* Exercise *
Answer these about the broxyquinoline article below:
(a) How does the abstract classify broxyquinoline?
(b) In which journal was the article published?
(c) Which two pro-inflammatory cytokines did the combination reduce in bronchoalveolar lavage fluid?

======== Document text

# Broxyquinoline enhances antibacterial activity of colistin and attenuates LPS-induced inflammation

**Authors:** Rui Ding, Kelong Ma, Kaiyao Zhang, Jiayang Liu, Yonglin Zhou, Lei Xu, Hongtao Liu, Xuming Deng, Jiazhang Qiu, Shizhen Ma

PMC · DOI: 10.1128/aac.01398-25 · Antimicrobial Agents and Chemotherapy · 2026-02-03

## TL;DR

Broxyquinoline boosts colistin's effectiveness against drug-resistant bacteria and reduces inflammation in animal models.

## Contribution

Broxyquinoline is identified as a novel adjuvant that enhances colistin's antibacterial activity and reduces inflammation.

## Key findings

- Broxyquinoline significantly enhances colistin's activity against both susceptible and resistant Gram-negative bacteria.
- Broxyquinoline disrupts bacterial membranes and induces cellular stress, impairing bacterial homeostasis.
- In animal models, the BRO-colistin combination reduces bacterial load, improves survival, and lowers inflammation.

## Abstract

Colistin is considered one of the last-resort antibiotics for treating infections caused by multidrug-resistant (MDR) Gram-negative bacteria. However, the emergence and dissemination of mobile colistin resistance gene, mcr, have severely compromised the clinical utility of colistin. Combination therapy has emerged as a promising strategy to restore and enhance antibiotic efficacy against such bacterial infections. In this study, we identified broxyquinoline (BRO), an antiprotozoal compound, as a potent colistin adjuvant that significantly enhanced colistin activity against both colistin-susceptible and colistin-resistant Gram-negative bacteria by markedly reducing the minimum inhibitory concentration. Mechanistically, BRO disrupts bacterial membrane integrity, increases membrane permeability and fluidity, collapses the proton motive force, induces reactive oxygen species (ROS) accumulation, and depletes intracellular ATP, collectively disturbing bacterial homeostasis. Additionally, BRO exhibited high-affinity binding to lipopolysaccharide (LPS) and attenuated subsequent LPS-induced inflammatory responses in host cells. In murine thigh and lung infection models, the BRO-colistin combination restored colistin efficacy in vivo, evidenced by significantly reduced bacterial loads. In the lung infection model, this combination further improved survival, alleviated pulmonary pathological damage, and reduced the levels of pro-inflammatory cytokines (TNF-α, IL-1β) in bronchoalveolar lavage fluid. Collectively, these findings support the BRO-colistin combination as a promising therapeutic strategy to overcome colistin resistance and combat MDR Gram-negative infections.

================
======== Information provided

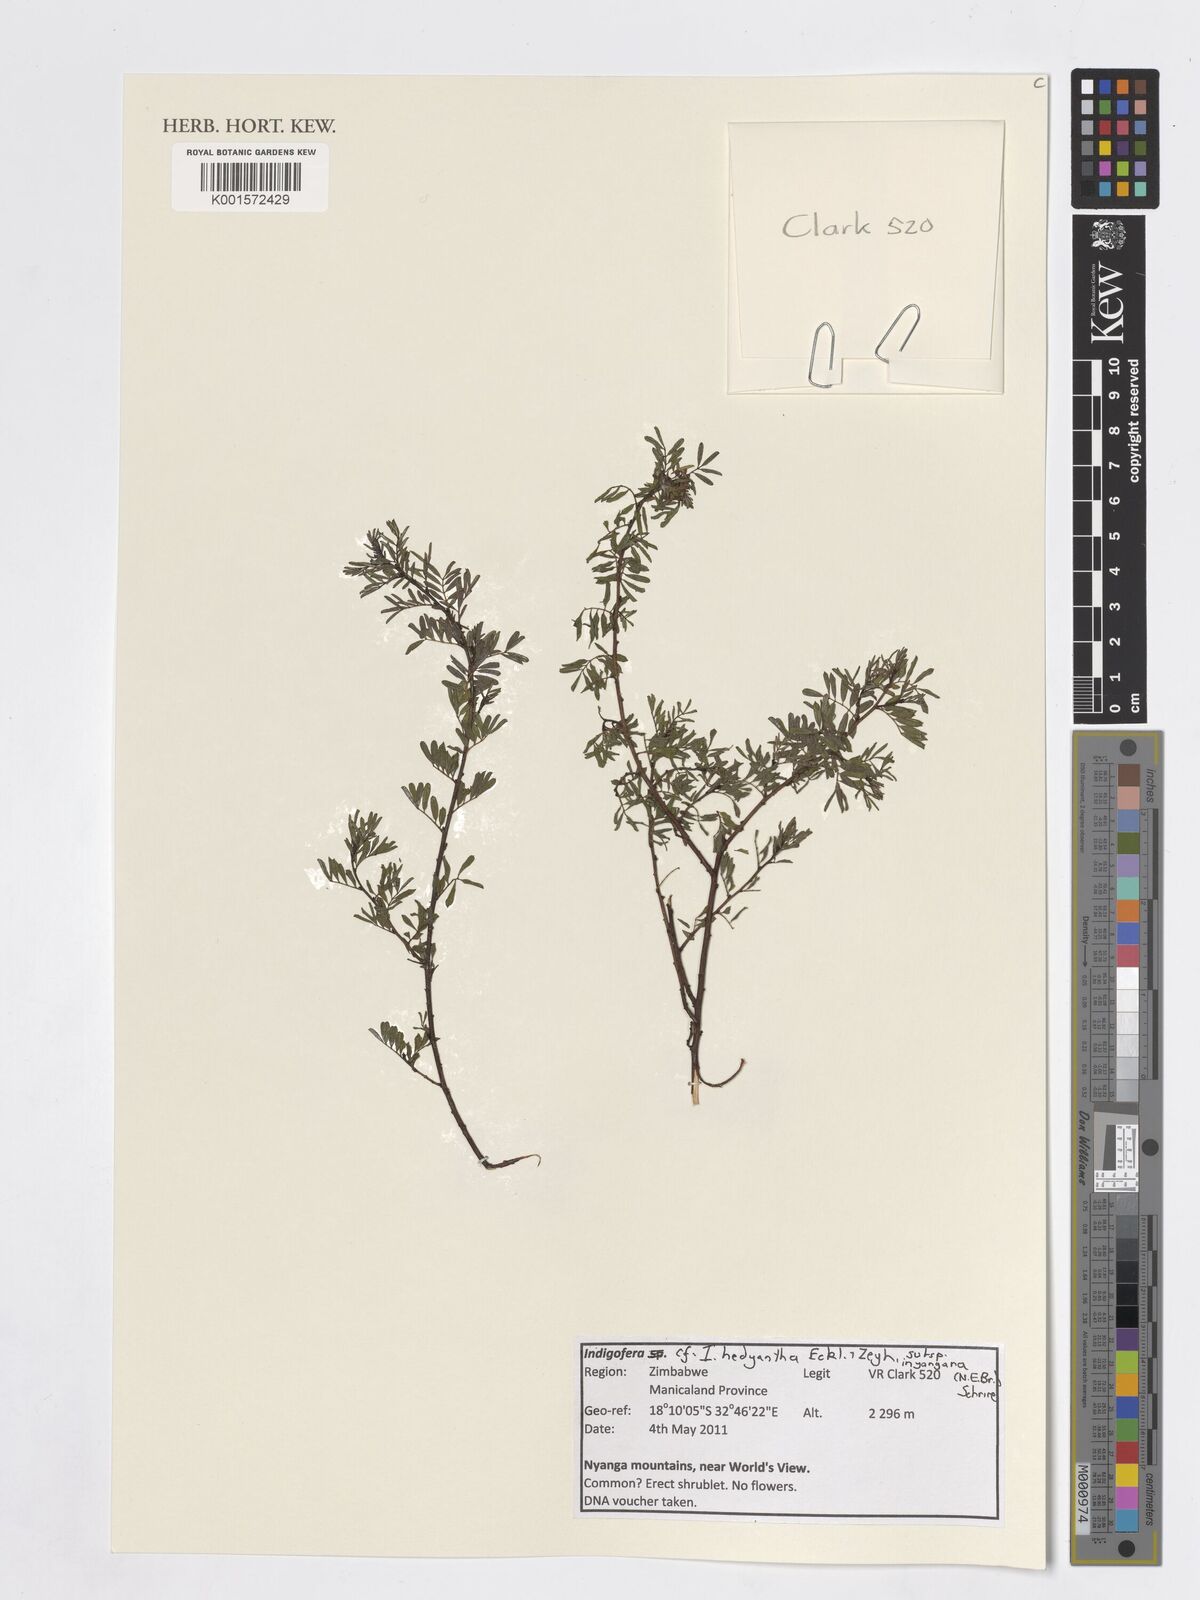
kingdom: Plantae
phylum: Tracheophyta
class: Magnoliopsida
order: Fabales
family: Fabaceae
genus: Indigofera
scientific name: Indigofera hedyantha
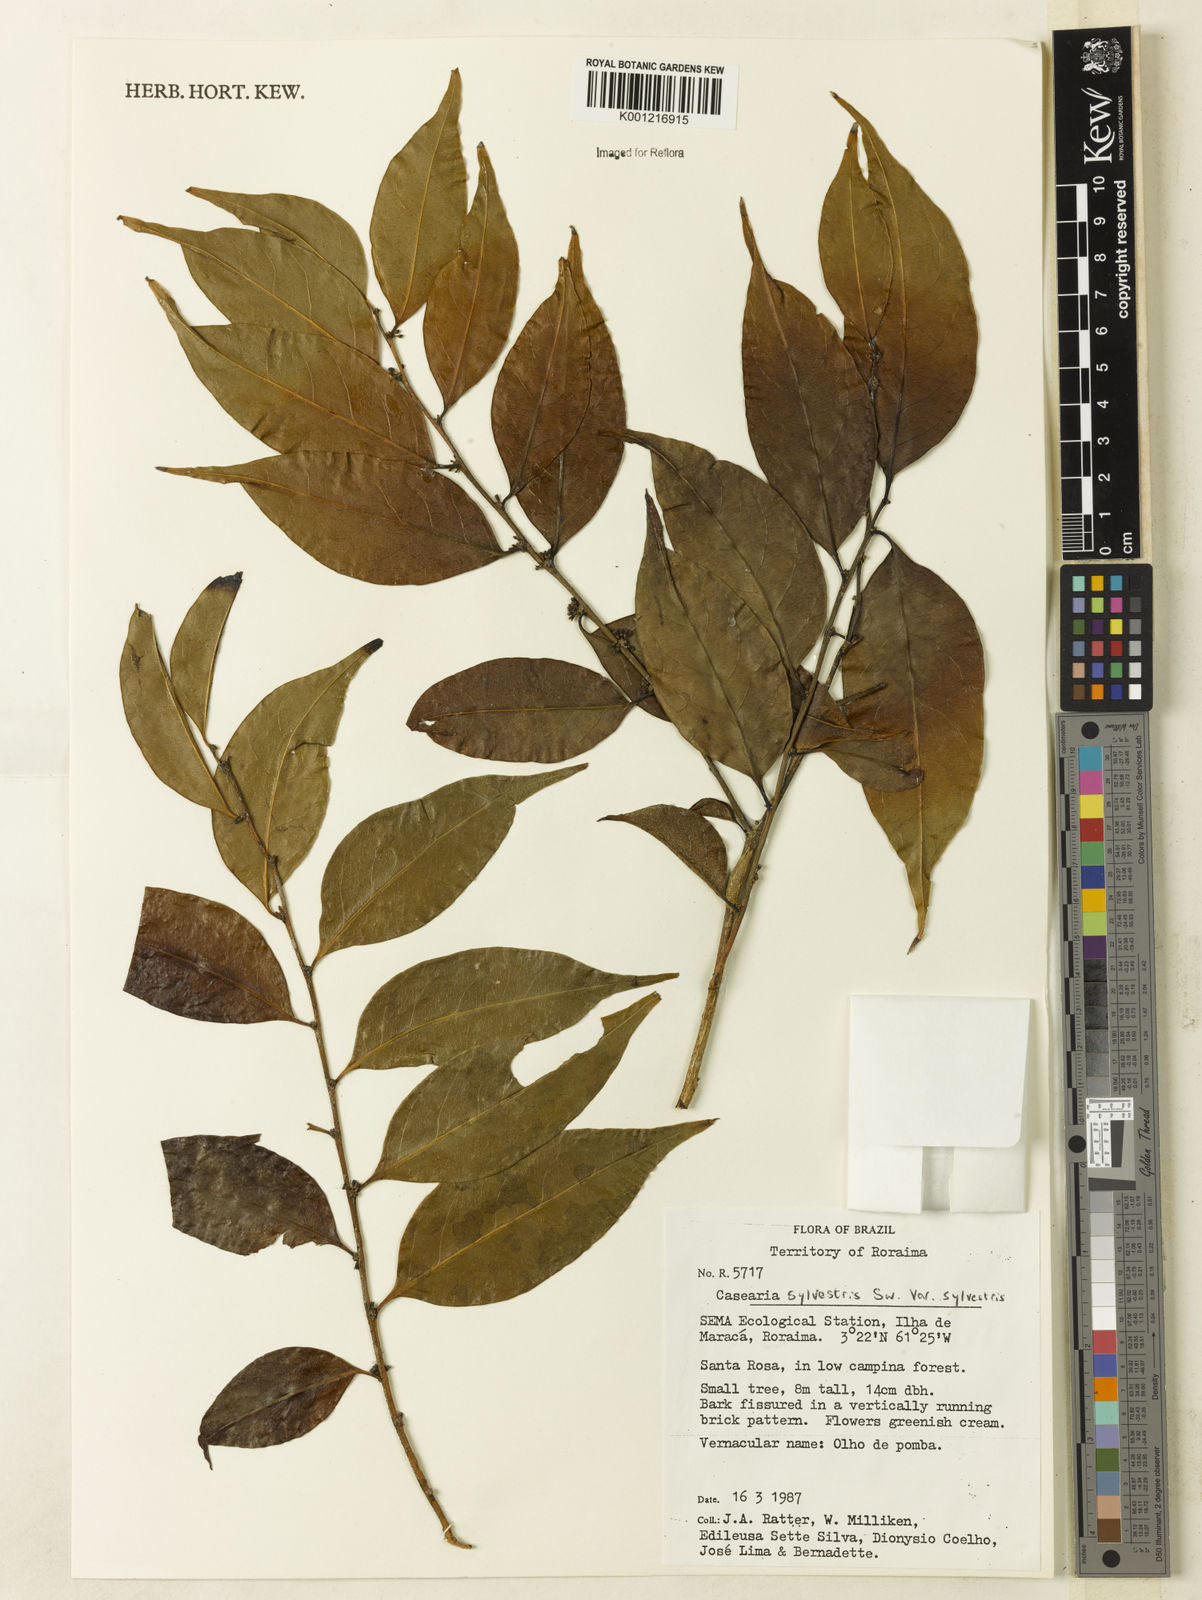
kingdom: Plantae
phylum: Tracheophyta
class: Magnoliopsida
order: Malpighiales
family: Salicaceae
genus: Casearia
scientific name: Casearia sylvestris
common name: Wild sage
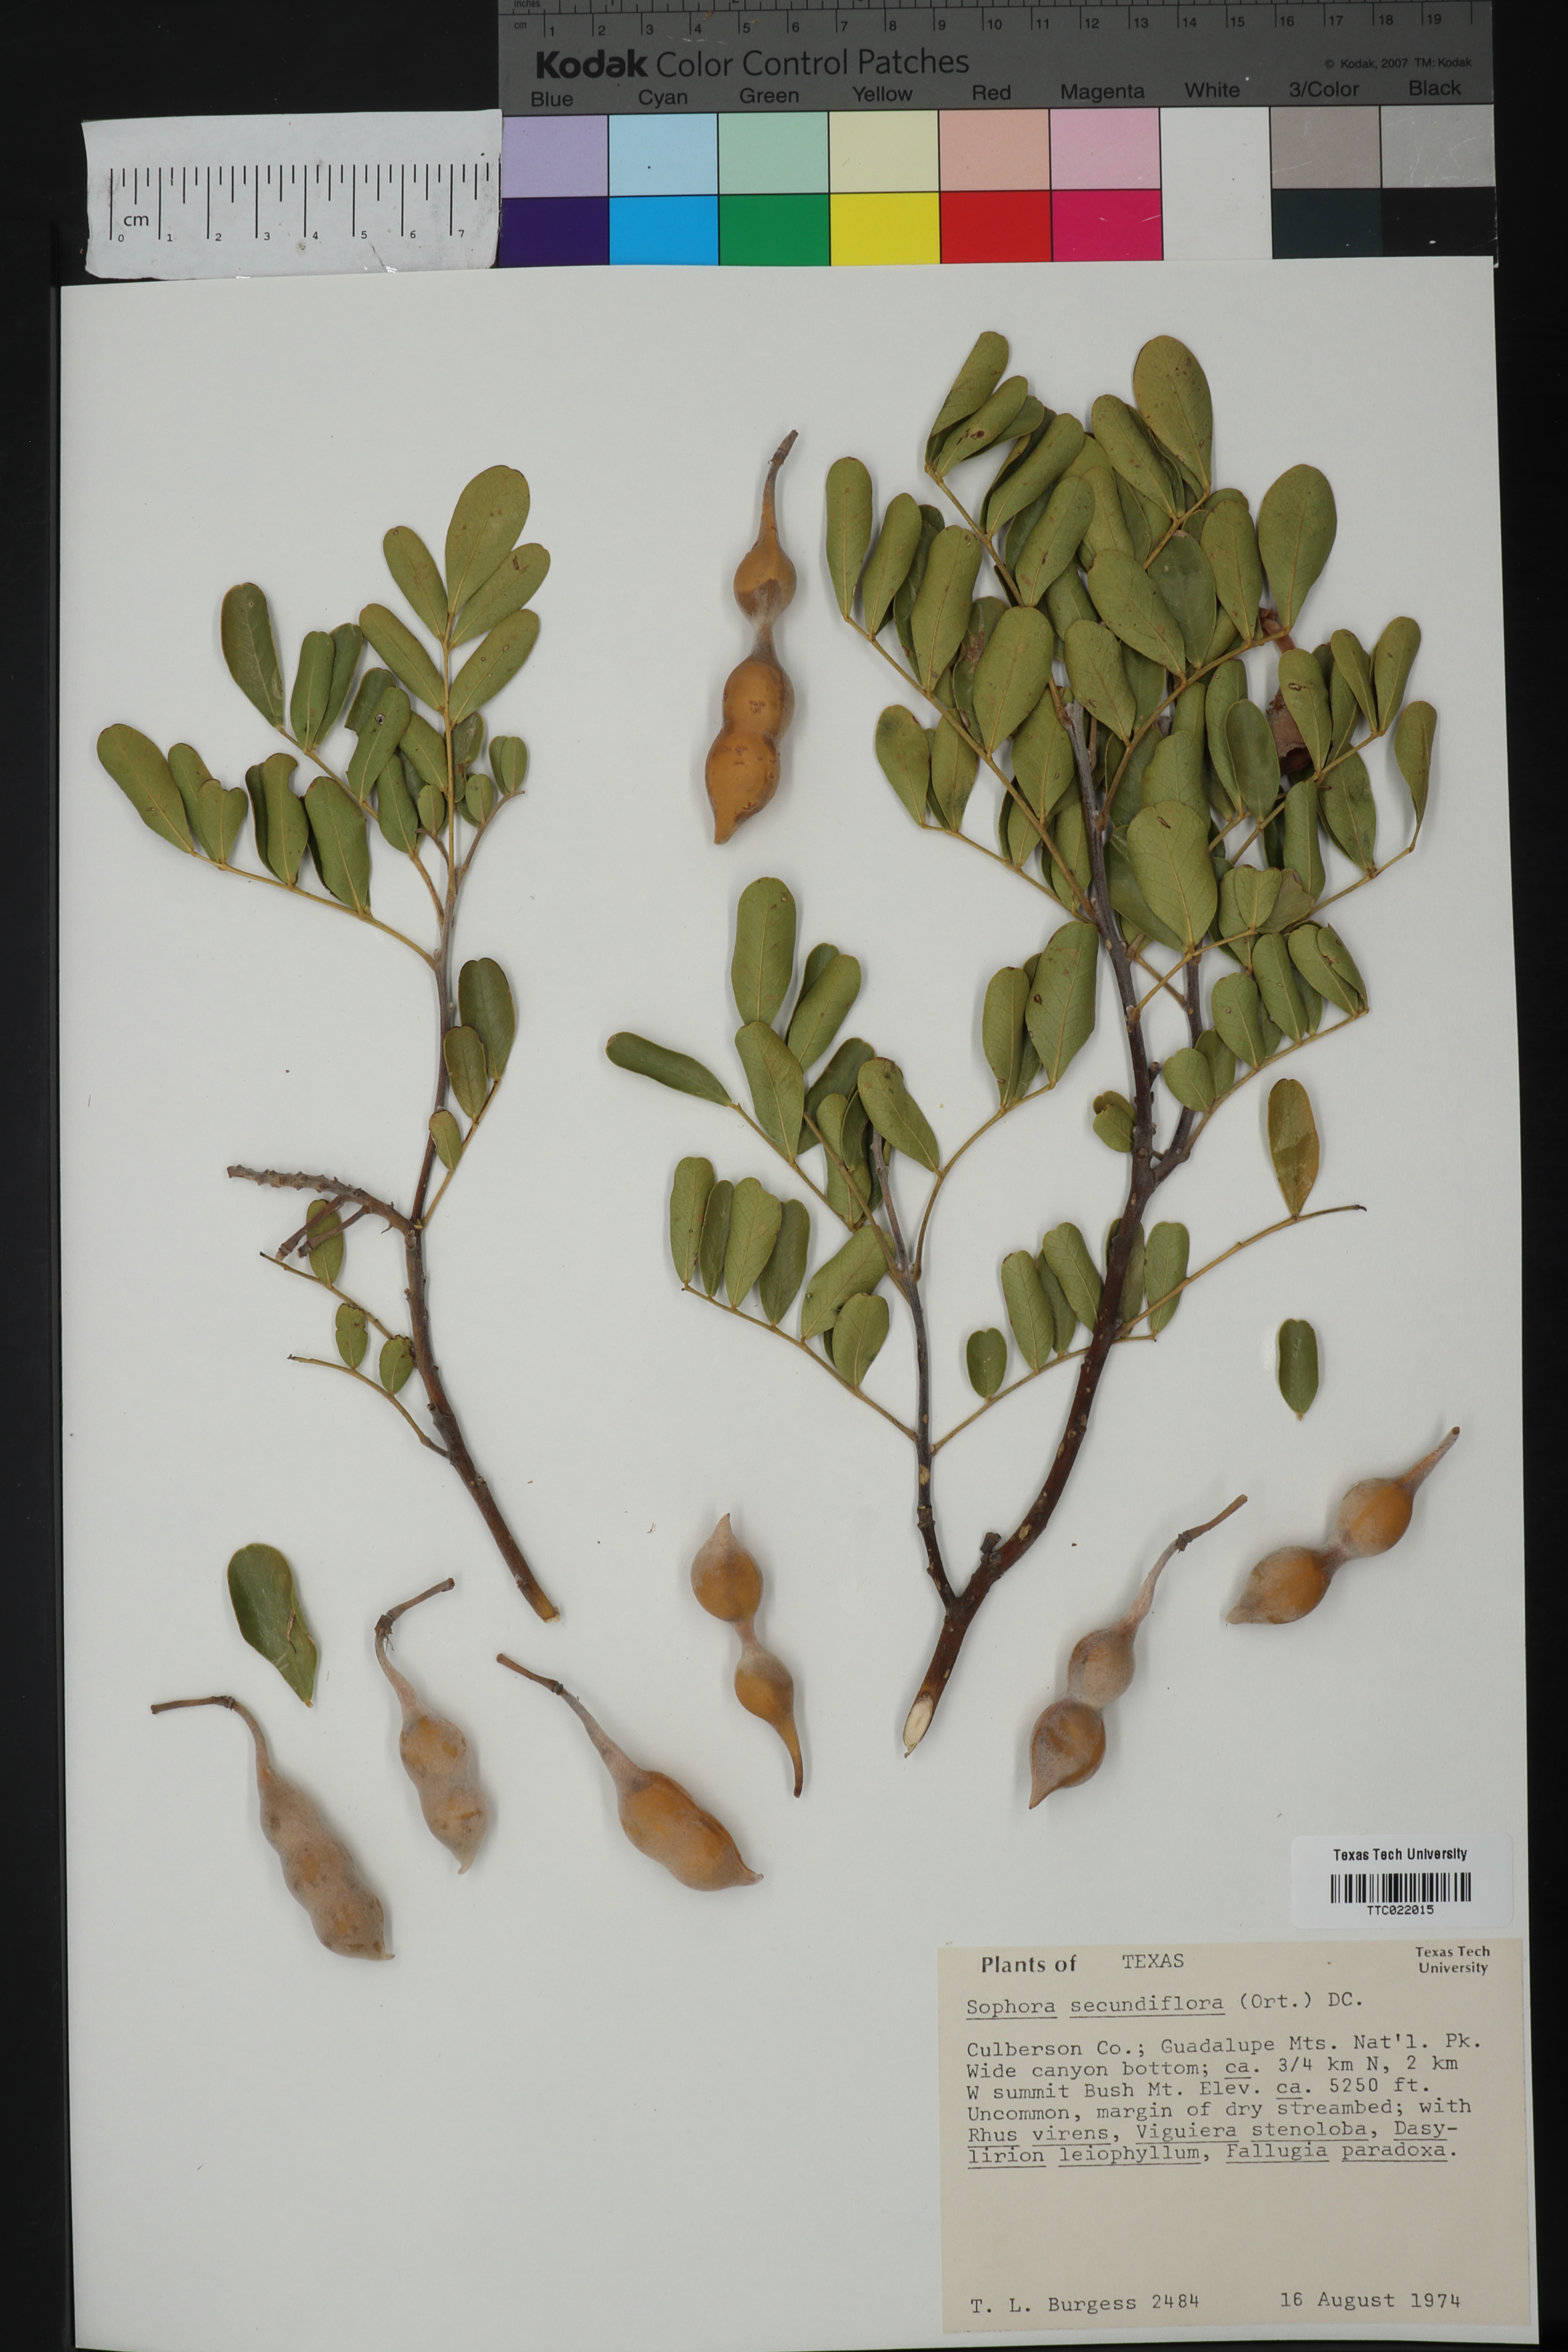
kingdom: Plantae
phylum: Tracheophyta
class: Magnoliopsida
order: Fabales
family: Fabaceae
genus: Dermatophyllum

================

* Expected answer *
(a) An antiprotozoal compound.
(b) Antimicrobial Agents and Chemotherapy.
(c) TNF-α and IL-1β.